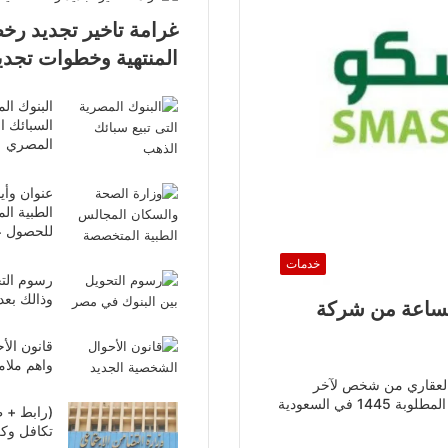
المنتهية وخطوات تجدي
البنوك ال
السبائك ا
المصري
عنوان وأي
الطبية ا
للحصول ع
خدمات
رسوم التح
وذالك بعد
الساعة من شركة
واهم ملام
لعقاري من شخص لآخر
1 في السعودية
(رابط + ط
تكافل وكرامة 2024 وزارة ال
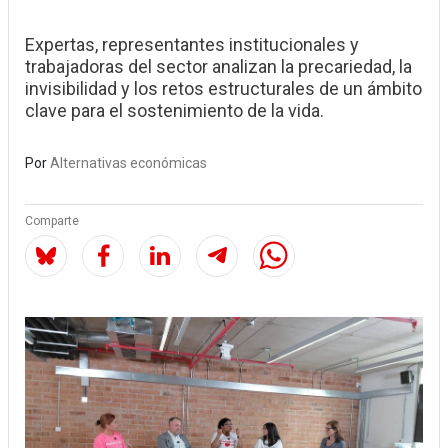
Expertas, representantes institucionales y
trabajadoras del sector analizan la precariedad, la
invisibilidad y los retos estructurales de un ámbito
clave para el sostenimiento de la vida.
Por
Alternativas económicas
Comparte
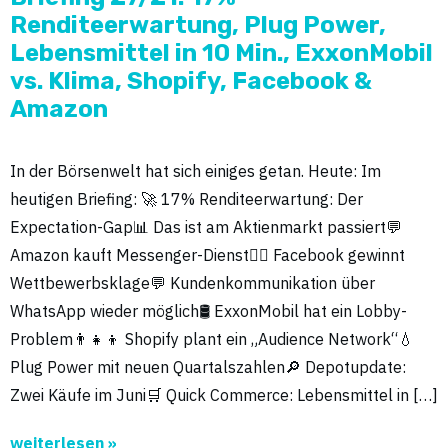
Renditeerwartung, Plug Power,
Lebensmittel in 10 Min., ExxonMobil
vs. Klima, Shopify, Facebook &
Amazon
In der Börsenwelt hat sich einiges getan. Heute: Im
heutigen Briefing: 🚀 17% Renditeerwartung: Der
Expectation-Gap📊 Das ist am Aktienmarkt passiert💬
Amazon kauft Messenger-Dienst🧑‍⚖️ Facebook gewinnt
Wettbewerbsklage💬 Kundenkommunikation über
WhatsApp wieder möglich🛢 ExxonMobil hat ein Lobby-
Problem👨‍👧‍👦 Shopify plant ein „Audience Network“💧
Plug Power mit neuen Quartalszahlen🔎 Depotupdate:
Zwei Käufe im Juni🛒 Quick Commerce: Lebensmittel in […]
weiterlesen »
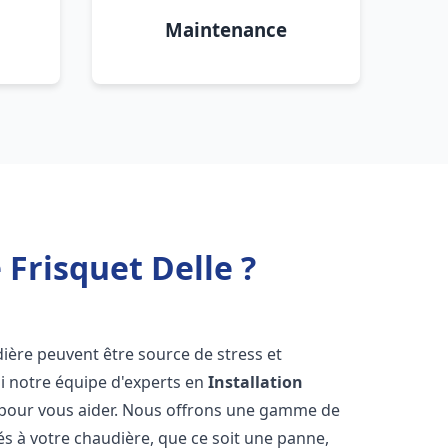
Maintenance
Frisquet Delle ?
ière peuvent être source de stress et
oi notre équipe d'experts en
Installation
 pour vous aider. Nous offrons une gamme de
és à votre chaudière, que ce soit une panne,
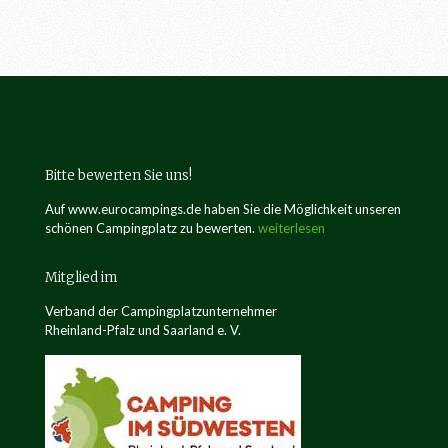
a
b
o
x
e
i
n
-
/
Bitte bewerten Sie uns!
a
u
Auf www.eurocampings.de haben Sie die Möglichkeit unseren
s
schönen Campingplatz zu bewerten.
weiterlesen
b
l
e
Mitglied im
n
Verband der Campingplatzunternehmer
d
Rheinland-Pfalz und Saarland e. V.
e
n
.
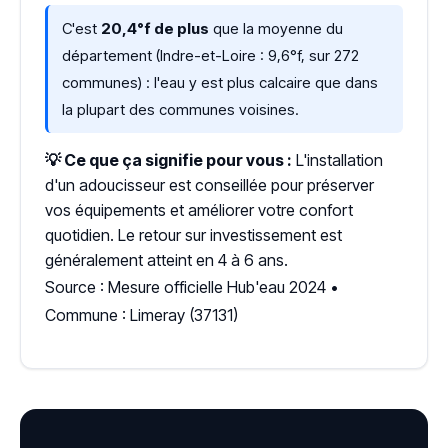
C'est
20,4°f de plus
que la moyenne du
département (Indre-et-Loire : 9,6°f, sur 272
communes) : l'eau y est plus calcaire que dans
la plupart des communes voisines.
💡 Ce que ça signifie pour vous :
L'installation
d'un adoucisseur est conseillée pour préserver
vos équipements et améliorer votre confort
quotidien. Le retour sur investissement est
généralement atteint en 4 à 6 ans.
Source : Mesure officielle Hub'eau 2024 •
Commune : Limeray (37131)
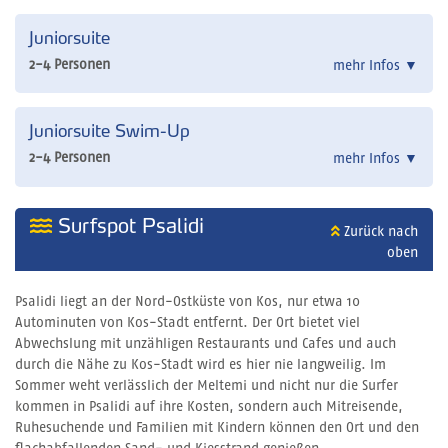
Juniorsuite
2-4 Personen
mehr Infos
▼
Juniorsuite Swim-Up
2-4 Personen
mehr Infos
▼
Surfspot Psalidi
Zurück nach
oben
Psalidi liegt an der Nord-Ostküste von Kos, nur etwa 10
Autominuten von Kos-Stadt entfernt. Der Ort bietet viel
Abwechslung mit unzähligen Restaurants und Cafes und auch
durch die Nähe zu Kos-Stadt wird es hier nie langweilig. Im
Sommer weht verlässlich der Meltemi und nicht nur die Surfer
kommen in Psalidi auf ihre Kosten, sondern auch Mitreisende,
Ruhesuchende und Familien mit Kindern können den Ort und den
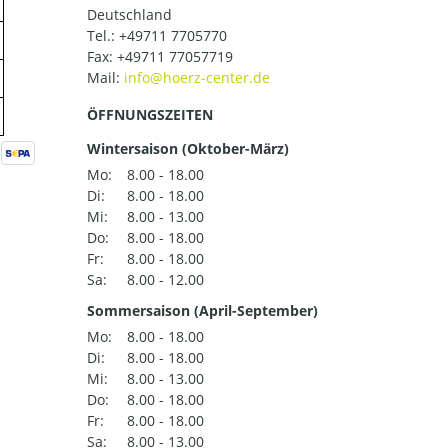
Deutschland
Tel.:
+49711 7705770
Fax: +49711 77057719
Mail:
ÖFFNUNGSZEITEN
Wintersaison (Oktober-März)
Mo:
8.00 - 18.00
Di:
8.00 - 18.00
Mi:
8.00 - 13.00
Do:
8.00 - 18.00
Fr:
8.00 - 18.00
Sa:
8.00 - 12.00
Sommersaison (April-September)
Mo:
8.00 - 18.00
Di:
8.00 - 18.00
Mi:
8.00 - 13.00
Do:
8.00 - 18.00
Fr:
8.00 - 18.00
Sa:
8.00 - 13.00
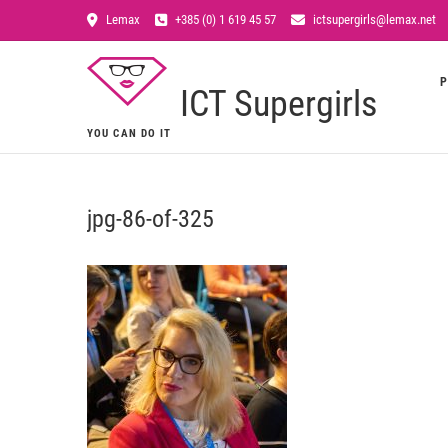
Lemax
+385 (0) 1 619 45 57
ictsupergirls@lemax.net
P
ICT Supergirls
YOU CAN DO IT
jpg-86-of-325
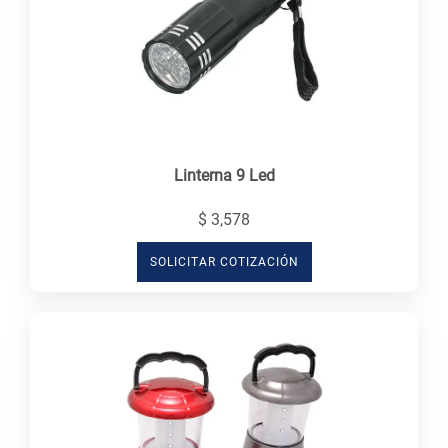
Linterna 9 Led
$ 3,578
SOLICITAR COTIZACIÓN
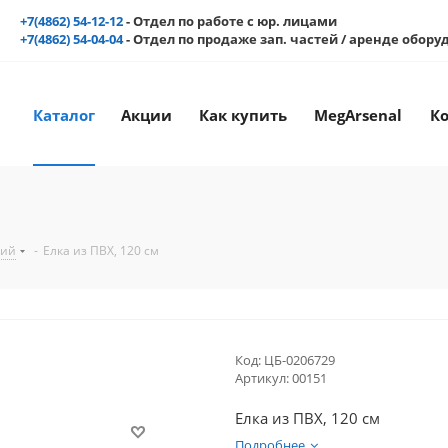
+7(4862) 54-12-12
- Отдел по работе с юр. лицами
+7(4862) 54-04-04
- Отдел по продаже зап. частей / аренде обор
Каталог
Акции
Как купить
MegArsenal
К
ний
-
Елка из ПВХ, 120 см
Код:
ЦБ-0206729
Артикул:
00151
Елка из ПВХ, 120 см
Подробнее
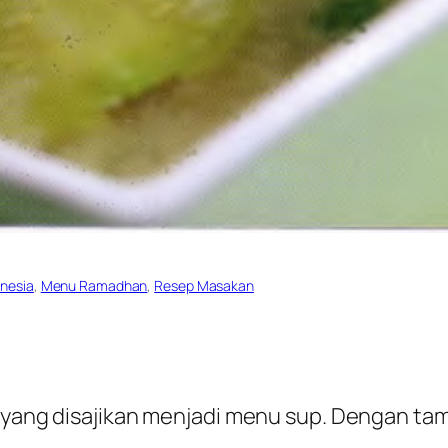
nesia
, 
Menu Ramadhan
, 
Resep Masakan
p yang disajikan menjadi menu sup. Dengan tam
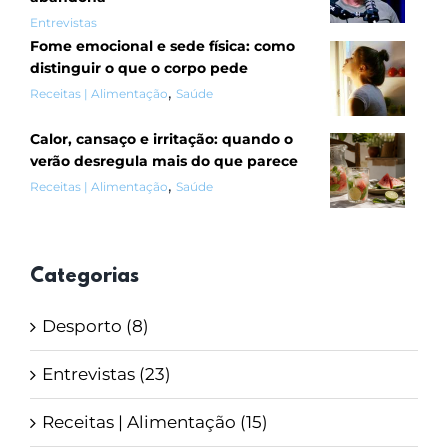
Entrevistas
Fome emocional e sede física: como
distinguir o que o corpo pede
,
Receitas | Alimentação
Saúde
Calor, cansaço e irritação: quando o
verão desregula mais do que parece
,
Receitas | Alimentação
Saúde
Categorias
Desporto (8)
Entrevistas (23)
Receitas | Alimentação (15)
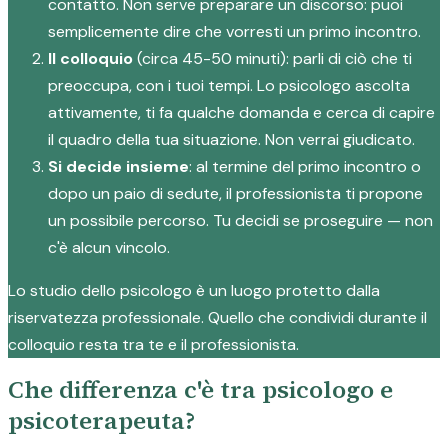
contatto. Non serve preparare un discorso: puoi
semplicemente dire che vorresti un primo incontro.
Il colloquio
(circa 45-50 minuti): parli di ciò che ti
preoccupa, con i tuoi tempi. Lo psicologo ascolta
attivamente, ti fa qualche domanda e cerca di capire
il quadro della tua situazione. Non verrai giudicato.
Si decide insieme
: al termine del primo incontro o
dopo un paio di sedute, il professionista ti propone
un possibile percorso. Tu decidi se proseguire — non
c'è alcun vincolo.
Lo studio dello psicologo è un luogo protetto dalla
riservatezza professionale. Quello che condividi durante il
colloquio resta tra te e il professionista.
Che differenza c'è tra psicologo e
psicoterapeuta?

○ ○ ○ ○

▶ **TASK OBJECTIVE**:
Recast the stretch from the start of the items through the line that contains "Commune : Limeray (37131)" as a Markdown table with the columns Row and Line, numbering each line and skipping blank ones. Leave the pictures out of the table.

▶ **WRITTEN RESPONSE**:
| Row | Line |
|---|---|
| 1 | المنتهية وخطوات تجدي |
| 2 | البنوك ال |
| 3 | السبائك ا |
| 4 | المصري |
| 5 | عنوان وأي |
| 6 | الطبية ا |
| 7 | للحصول ع |
| 8 | خدمات |
| 9 | رسوم التح |
| 10 | وذالك بعد |
| 11 | الساعة من شركة |
| 12 | واهم ملام |
| 13 | لعقاري من شخص لآخر |
| 14 | 1 في السعودية |
| 15 | (رابط + ط |
| 16 | تكافل وكرامة 2024 وزارة ال |
| 17 | Expertas, representantes institucionales y |
| 18 | trabajadoras del sector analizan la precariedad, la |
| 19 | invisibilidad y los retos estructurales de un ámbito |
| 20 | clave para el sostenimiento de la vida. |
| 21 | Por |
| 22 | Alternativas económicas |
| 23 | Comparte |
| 24 | Renditeerwartung, Plug Power, |
| 25 | Lebensmittel in 10 Min., ExxonMobil |
| 26 | vs. Klima, Shopify, Facebook & |
| 27 | Amazon |
| 28 | In der Börsenwelt hat sich einiges getan. Heute: Im |
| 29 | heutigen Briefing: 🚀 17% Renditeerwartung: Der |
| 30 | Expectation-Gap📊 Das ist am Aktienmarkt passiert💬 |
| 31 | Amazon kauft Messenger-Dienst🧑‍⚖️ Facebook gewinnt |
| 32 | Wettbewerbsklage💬 Kundenkommunikation über |
| 33 | WhatsApp wieder möglich🛢 ExxonMobil hat ein Lobby- |
| 34 | Problem👨‍👧‍👦 Shopify plant ein „Audience Network“💧 |
| 35 | Plug Power mit neuen Quartalszahlen🔎 Depotupdate: |
| 36 | Zwei Käufe im Juni🛒 Quick Commerce: Lebensmittel in […] |
| 37 | weiterlesen » |
| 38 | Maintenance |
| 39 | Frisquet Delle ? |
| 40 | ière peuvent être source de stress et |
| 41 | oi notre équipe d'experts en |
| 42 | Installation |
| 43 |  pour vous aider. Nous offrons une gamme de |
| 44 | és à votre chaudière, que ce soit une panne, |
| 45 | a |
| 46 | b |
| 47 | o |
| 48 | x |
| 49 | e |
| 50 | i |
| 51 | n |
| 52 | - |
| 53 | / |
| 54 | Bitte bewerten Sie uns! |
| 55 | a |
| 56 | u |
| 57 | Auf www.eurocampings.de haben Sie die Möglichkeit unseren |
| 58 | s |
| 59 | schönen Campingplatz zu bewerten. |
| 60 | weiterlesen |
| 61 | b |
| 62 | l |
| 63 | e |
| 64 | Mitglied im |
| 65 | n |
| 66 | Verband der Campingplatzunternehmer |
| 67 | d |
| 68 | Rheinland-Pfalz und Saarland e. V. |
| 69 | e |
| 70 | n |
| 71 | . |
| 72 | C'est |
| 73 | 20,4°f de plus |
| 74 | que la moyenne du |
| 75 | département (Indre-et-Loire : 9,6°f, sur 272 |
| 76 | communes) : l'eau y est plus calcaire que dans |
| 77 | la plupart des communes voisines. |
| 78 | 💡 Ce que ça signifie pour vous : |
| 79 | L'installation |
| 80 | d'un adoucisseur est conseillée pour préserver |
| 81 | vos équipements et améliorer votre confort |
| 82 | quotidien. Le retour sur investissement est |
| 83 | généralement atteint en 4 à 6 ans. |
| 84 | Source : Mesure officielle Hub'eau 2024 • |
| 85 | Commune : Limeray (37131) |